On the surface, it seems a bit of a silly question. After all, in a practical sense, the modern incarnation of Artificial Intelligence is specifically aimed at getting the computer to do boring, repetitive, menial, or colossal tasks that would be either boring or impractical for people to do.

In such a case, this would of course free up the average person to work on the really demanding tasks that only human beings could do. Maybe.

One could make an argument along the lines that using maps on our phones reduces our reliance on the ability to navigate without such tools. Not in the sense that the simple absence of the tool makes us “dumber,” but rather that using the tool and not developing practical skills outside the tool actually makes us less capable.

It’s easy to forget what it’s like to have to navigate direction by looking at the sun (it sets in the West) or which side of the trees the moss is growing on (the North, unless you’re in the Southern Hemisphere, in which case it’s the South). Similarly, it’s easy to wonder how people ever managed to meet up before texting. Perhaps take a moment to meditate on this: if people didn’t do so, you never would have been born.

There might be a somewhat more manipulative side to Artificial Intelligence, however. The technologist-philosopher Jaron Lanier points out a significant problem of AI recommendation engines in his book Dawn of the New Everything.

Lanier takes Netflix’s recommendation as an example. A Lanier points out, it’s easy to describe the algorithm as AI, but providing good recommendations to Netflix subscribers may not in fact be its primary use.

Rather, suggests Lanier, it might actually be more of a misdirection technique to point us in the direction of certain programs in order to keep us from seeing that Netflix doesn’t actually have as comprehensive a library as one might initially assume.

Think about it like this: you enter a store and are immediately blindfolded and taken to your item by the shop assistant and only then allowed to see the item you have requested and perhaps a few others that might be in the same section. You have no real idea of how large the store is, and the assistant standing next to you certainly wouldn’t give you any idea.
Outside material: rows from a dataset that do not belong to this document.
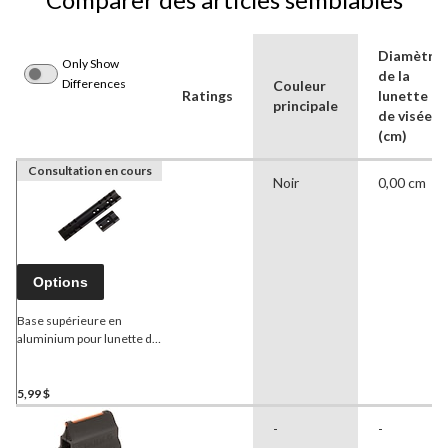
Diamètre
Only Show
de la
Differences
Couleur
Ratings
lunette
principale
de visée
(cm)
Consultation en cours
Noir
0,00 cm
Options
Base supérieure en
aluminium pour lunette de
visée
Weaver
48502, no
46M, paq. 2
5,99 $
-
-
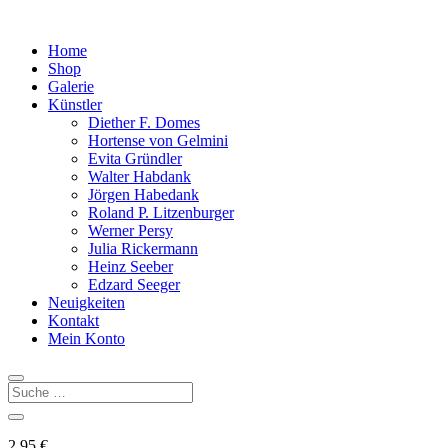
Home
Shop
Galerie
Künstler
Diether F. Domes
Hortense von Gelmini
Evita Gründler
Walter Habdank
Jörgen Habedank
Roland P. Litzenburger
Werner Persy
Julia Rickermann
Heinz Seeber
Edzard Seeger
Neuigkeiten
Kontakt
Mein Konto
2,95
€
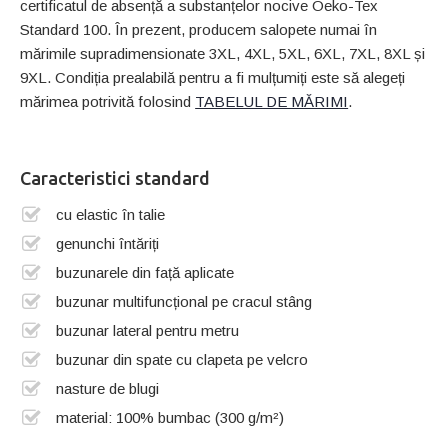
certificatul de absență a substanțelor nocive Oeko-Tex
Standard 100. În prezent, producem salopete numai în
mărimile supradimensionate 3XL, 4XL, 5XL, 6XL, 7XL, 8XL și
9XL. Condiția prealabilă pentru a fi mulțumiți este să alegeți
mărimea potrivită folosind
TABELUL DE MĂRIMI
.
Caracteristici standard
cu elastic în talie
genunchi întăriți
buzunarele din față aplicate
buzunar multifuncțional pe cracul stâng
buzunar lateral pentru metru
buzunar din spate cu clapeta pe velcro
nasture de blugi
material: 100% bumbac (300 g/m²)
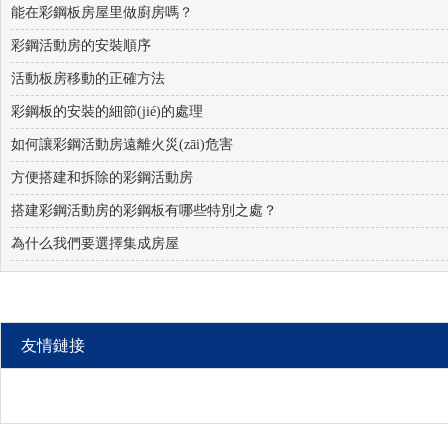
能在彩鋼板房屋里做廚房嗎？
彩鋼活動房的安裝順序
活動板房移動的正確方法
彩鋼板的安裝的細節(jié)的處理
如何讓彩鋼活動房遠離火災(zāi)危害
方便搭建和拆除的彩鋼活動房
搭建彩鋼活動房的彩鋼板有哪些特別之處？
為什么我們要選擇集成房屋
友情鏈接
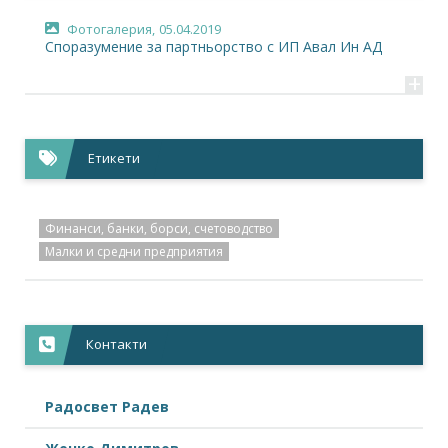
Фотогалерия,
05.04.2019
Споразумение за партньорство с ИП Авал Ин АД
+
Етикети
Финанси, банки, борси, счетоводство
Малки и средни предприятия
Контакти
Радосвет Радев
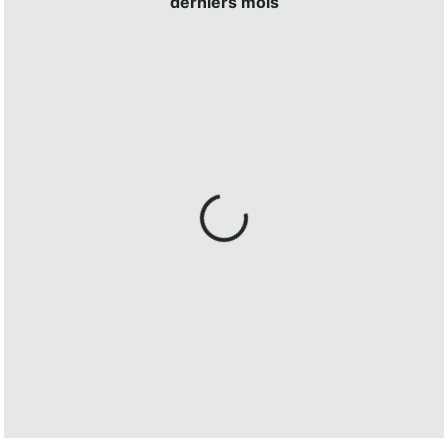
derniers mois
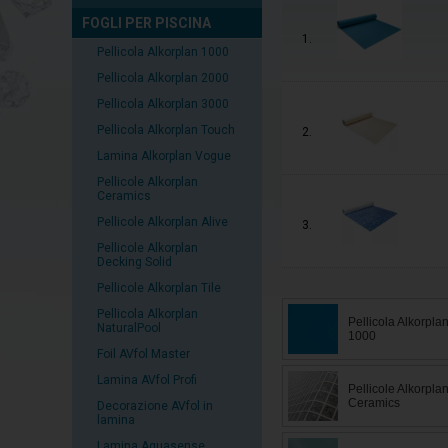
FOGLI PER PISCINA
1.
Pellicola Alkorplan 1000
Pellicola Alkorplan 2000
Pellicola Alkorplan 3000
Pellicola Alkorplan Touch
2.
Lamina Alkorplan Vogue
Pellicole Alkorplan
Ceramics
Pellicole Alkorplan Alive
3.
Pellicole Alkorplan
Decking Solid
Pellicole Alkorplan Tile
Pellicola Alkorplan
Pellicola Alkorpla
NaturalPool
1000
Foil AVfol Master
Lamina AVfol Profi
Pellicole Alkorpla
Ceramics
Decorazione AVfol in
lamina
Lamina Aquasense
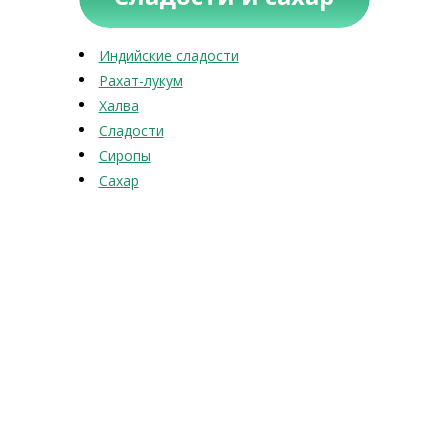
Индийские сладости
Рахат-лукум
Халва
Сладости
Сиропы
Сахар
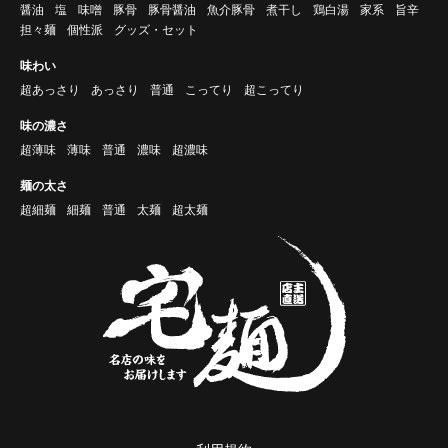
醤油
塩
味噌
豚骨
豚骨醤油
魚介豚骨
煮干し
鶏白湯
家系
旨辛
担々麺
個性派
グッズ・セット
味わい
超あっさり
あっさり
普通
こってり
超こってり
味の濃さ
超薄味
薄味
普通
濃味
超濃味
麺の太さ
超細麺
細麺
普通
太麺
超太麺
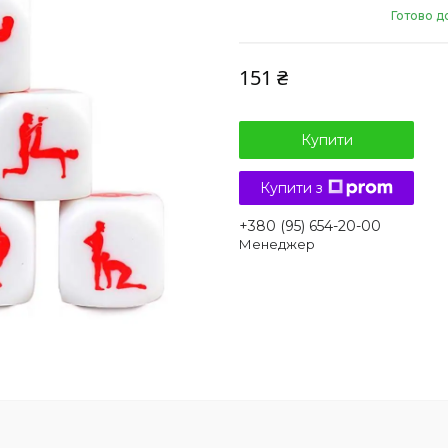
Готово д
151 ₴
Купити
Купити з
+380 (95) 654-20-00
Менеджер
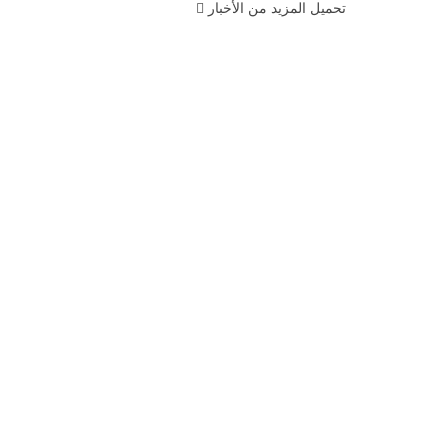
تحميل المزيد من الأخبار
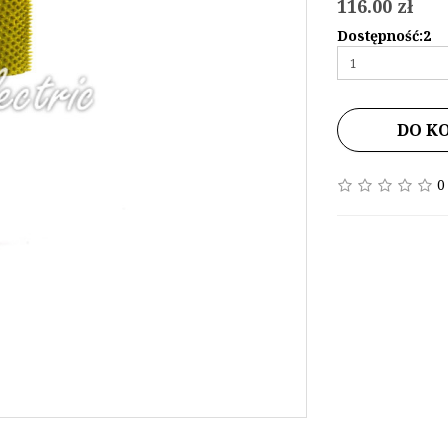
116.00 zł
Dostępność:2
DO K
0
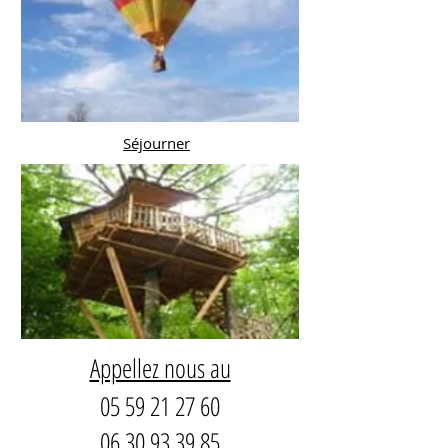
Séjourner
Appellez nous au
05 59 21 27 60
06 30 93 39 85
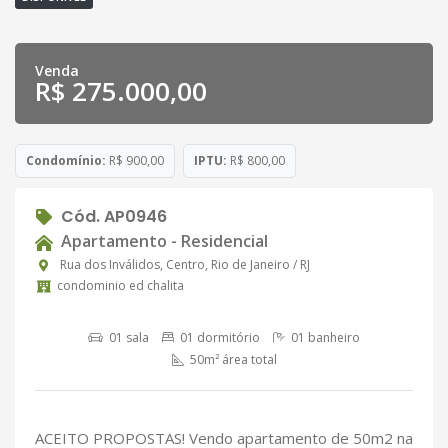
Venda
R$ 275.000,00
Condomínio:
R$ 900,00
IPTU:
R$ 800,00
Cód. AP0946
Apartamento - Residencial
Rua dos Inválidos, Centro, Rio de Janeiro / RJ
condominio ed chalita
01 sala
01 dormitório
01 banheiro
50m² área total
ACEITO PROPOSTAS! Vendo apartamento de 50m2 na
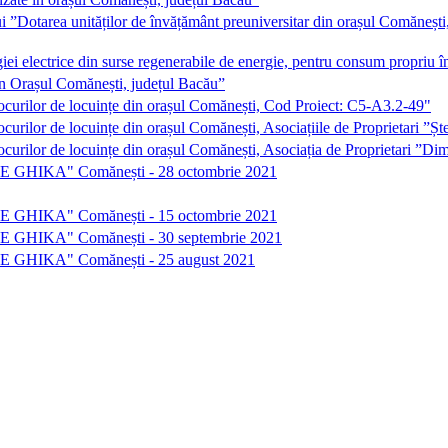
i ”Dotarea unităților de învățământ preuniversitar din orașul Comăneșt
giei electrice din surse regenerabile de energie, pentru consum propr
 în Orașul Comănești, județul Bacău”
locurilor de locuințe din orașul Comănești, Cod Proiect: C5-A3.2-49"
ocurilor de locuințe din orașul Comănești, Asociațiile de Proprietari 
ocurilor de locuințe din orașul Comănești, Asociația de Proprietari ”D
TRIE GHIKA" Comănești - 28 octombrie 2021
TRIE GHIKA" Comănești - 15 octombrie 2021
TRIE GHIKA" Comănești - 30 septembrie 2021
TRIE GHIKA" Comănești - 25 august 2021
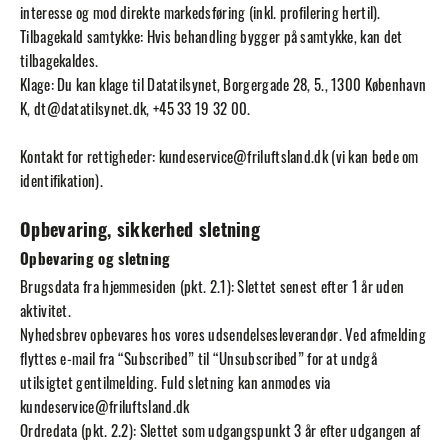
interesse og mod direkte markedsføring (inkl. profilering hertil).
Tilbagekald samtykke: Hvis behandling bygger på samtykke, kan det
tilbagekaldes.
Klage: Du kan klage til Datatilsynet, Borgergade 28, 5., 1300 København
K,
dt@datatilsynet.dk
, +45 33 19 32 00.
Kontakt for rettigheder:
kundeservice@friluftsland.dk
(vi kan bede om
identifikation).
Opbevaring, sikkerhed sletning
Opbevaring og sletning
Brugsdata fra hjemmesiden (pkt. 2.1): Slettet senest efter 1 år uden
aktivitet.
Nyhedsbrev opbevares hos vores udsendelsesleverandør. Ved afmelding
flyttes e-mail fra “Subscribed” til “Unsubscribed” for at undgå
utilsigtet gentilmelding. Fuld sletning kan anmodes via
kundeservice@friluftsland.dk
Ordredata (pkt. 2.2): Slettet som udgangspunkt 3 år efter udgangen af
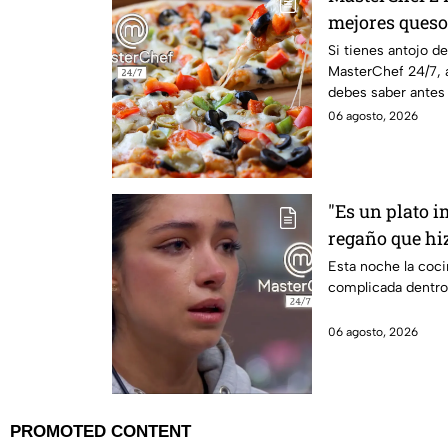
mejores queso
casa?
Si tienes antojo d
MasterChef 24/7, 
debes saber antes
06 agosto, 2026
"Es un plato i
regaño que hiz
dentro de Mas
Esta noche la coc
complicada dentro
06 agosto, 2026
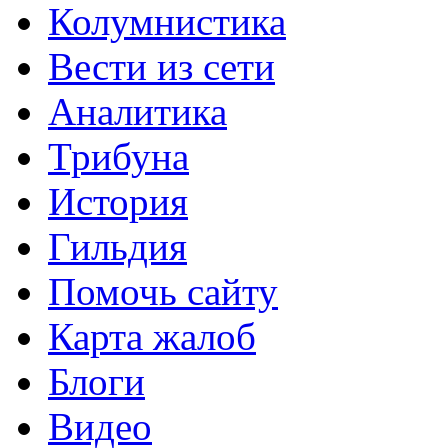
Колумнистика
Вести из сети
Аналитика
Трибуна
История
Гильдия
Помочь сайту
Карта жалоб
Блоги
Видео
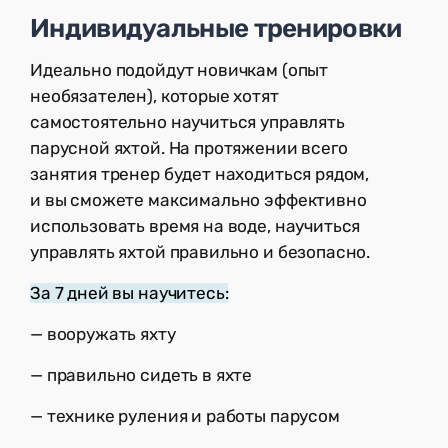
Индивидуальные тренировки
Идеально подойдут новичкам (опыт
необязателен), которые хотят
сам
остоятельно научиться управлять
парусной яхтой. На протяжении всего
занятия тренер будет находиться рядом,
и вы сможете максимально эффективно
использовать время на воде, научиться
управлять яхтой правильно и безопасно.
За 7 дней вы научитесь:
— вооружать яхту
— правильно сидеть в яхте
— технике руления и работы парусом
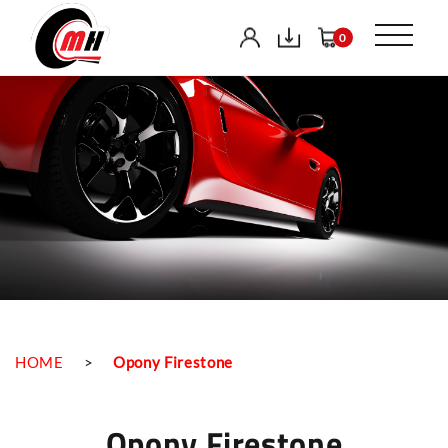
0
HOME
>
Opony Firestone
Opony Firestone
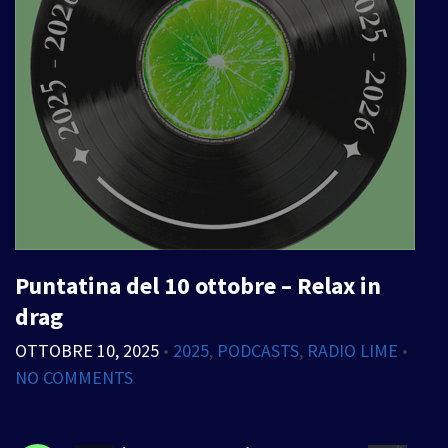
Puntatina del 10 ottobre – Relax in
drag
OTTOBRE 10, 2025
•
2025
,
PODCASTS
,
RADIO LIME
•
NO COMMENTS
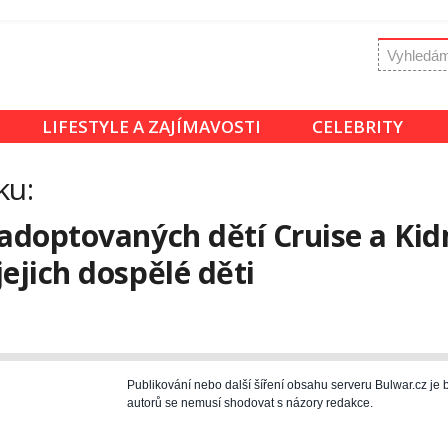
LIFESTYLE A ZAJÍMAVOSTI
CELEBRITY
ku:
 adoptovaných dětí Cruise a Ki
ejich dospělé děti
Publikování nebo další šíření obsahu serveru Bulwar.cz j
autorů se nemusí shodovat s názory redakce.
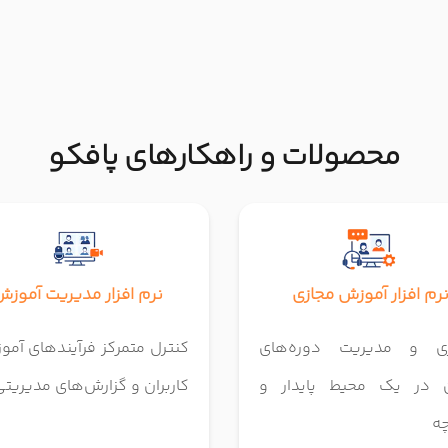
محصولات و راهکارهای پافکو
رم افزار آموزش مجازی
نرم افزار مدیریت آموزش
اری و مدیریت دوره‌های
کنترل متمرکز فرآیندهای آمو
ین در یک محیط پایدار و
کاربران و گزارش‌های مدیریتی
چه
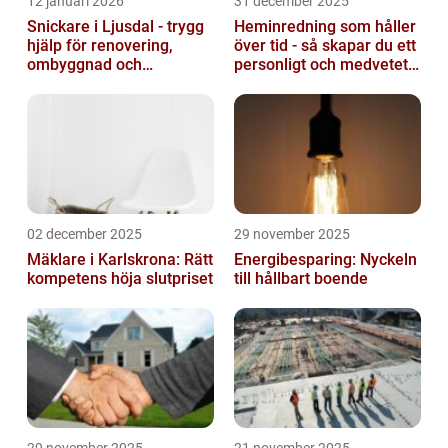
12 januari 2026
31 december 2025
Snickare i Ljusdal - trygg
Heminredning som håller
hjälp för renovering,
över tid - så skapar du ett
ombyggnad och
personligt och medvetet
nybyggnation
hem
02 december 2025
29 november 2025
Mäklare i Karlskrona: Rätt
Energibesparing: Nyckeln
kompetens höja slutpriset
till hållbart boende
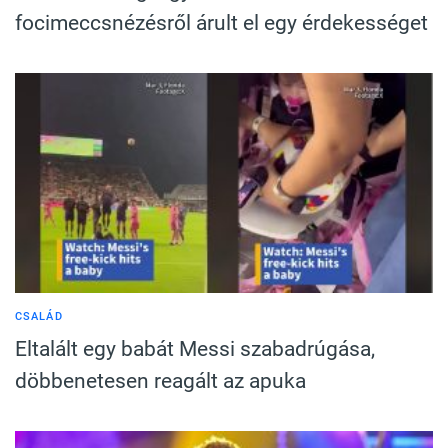
focimeccsnézésről árult el egy érdekességet
CSALÁD
Eltalált egy babát Messi szabadrúgása,
döbbenetesen reagált az apuka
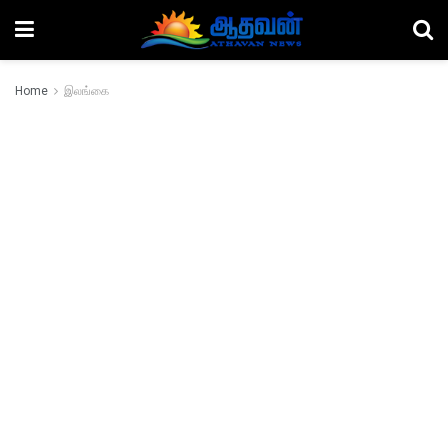
Home
இலங்கை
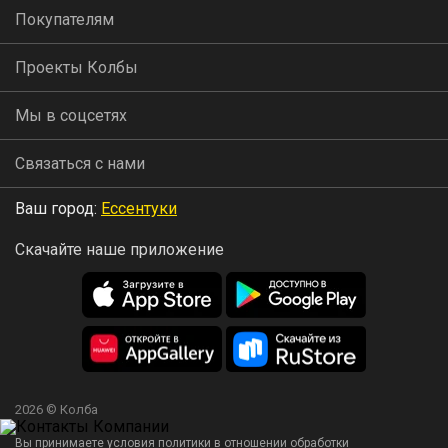
Покупателям
Проекты Колбы
Мы в соцсетях
Связаться с нами
Ваш город:
Ессентуки
Скачайте наше приложение
2026 © Колба
Вы принимаете условия политики в отношении обработки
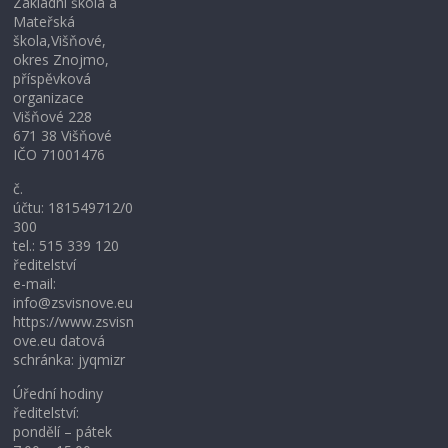
Základní škola a
Mateřská
škola,Višňové,
okres Znojmo,
příspěvková
organizace
Višňové 228
671 38 Višňové
IČO 71001476
č.
účtu: 181549712/0
300
tel.: 515 339 120
ředitelství
e-mail:
info@zsvisnove.eu
https://www.zsvisn
ove.eu datová
schránka: jyqmizr
Úřední hodiny
ředitelství:
pondělí – pátek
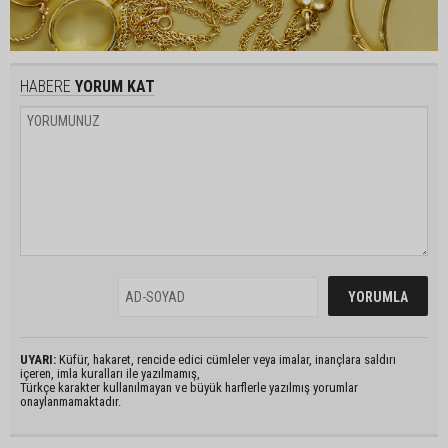
HABERE
YORUM KAT
UYARI:
Küfür, hakaret, rencide edici cümleler veya imalar, inançlara saldırı
içeren, imla kuralları ile yazılmamış,
Türkçe karakter kullanılmayan ve büyük harflerle yazılmış yorumlar
onaylanmamaktadır.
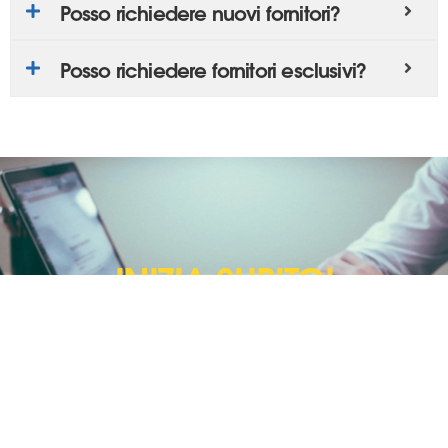
Posso richiedere nuovi fornitori?
Posso richiedere fornitori esclusivi?
INIZIA SUBITO!
Prova Actorio per 14 giorni.
Puoi cancellare la tua iscrizione quando vuoi.
REGISTRATI ORA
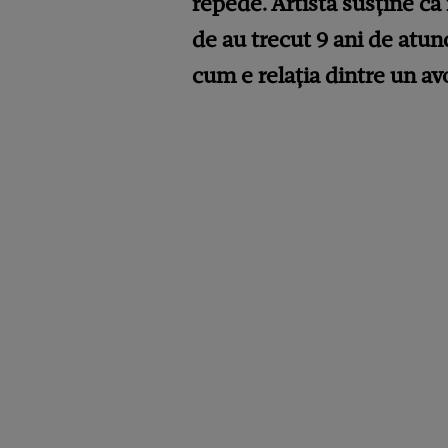
repede. Artista susține că 
de au trecut 9 ani de atun
cum e relația dintre un avo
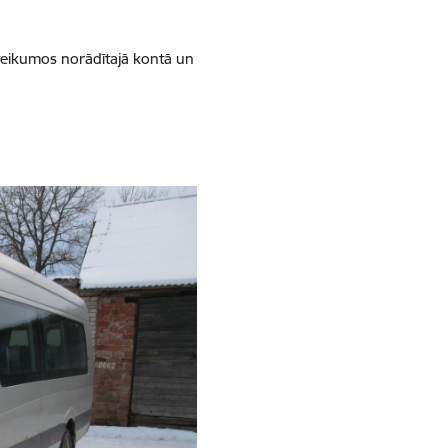
oteikumos norādītajā kontā un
In fact, the assistant herself might not even know the size of the whole store but only a part. Perhaps you attempt to ask leading questions: the assistant is paid to misdirect these, or if it’s a computer, it simply won’t understand them.

Perhaps the real question is whether you’d actually walk into a store where you knew that the clerk was about to blindfold you. It’s a curious question whether this sort of us of AI gives us “the best options” or is making us more tractable as beings, actively willing to be blindfolded and even paying for the privilege.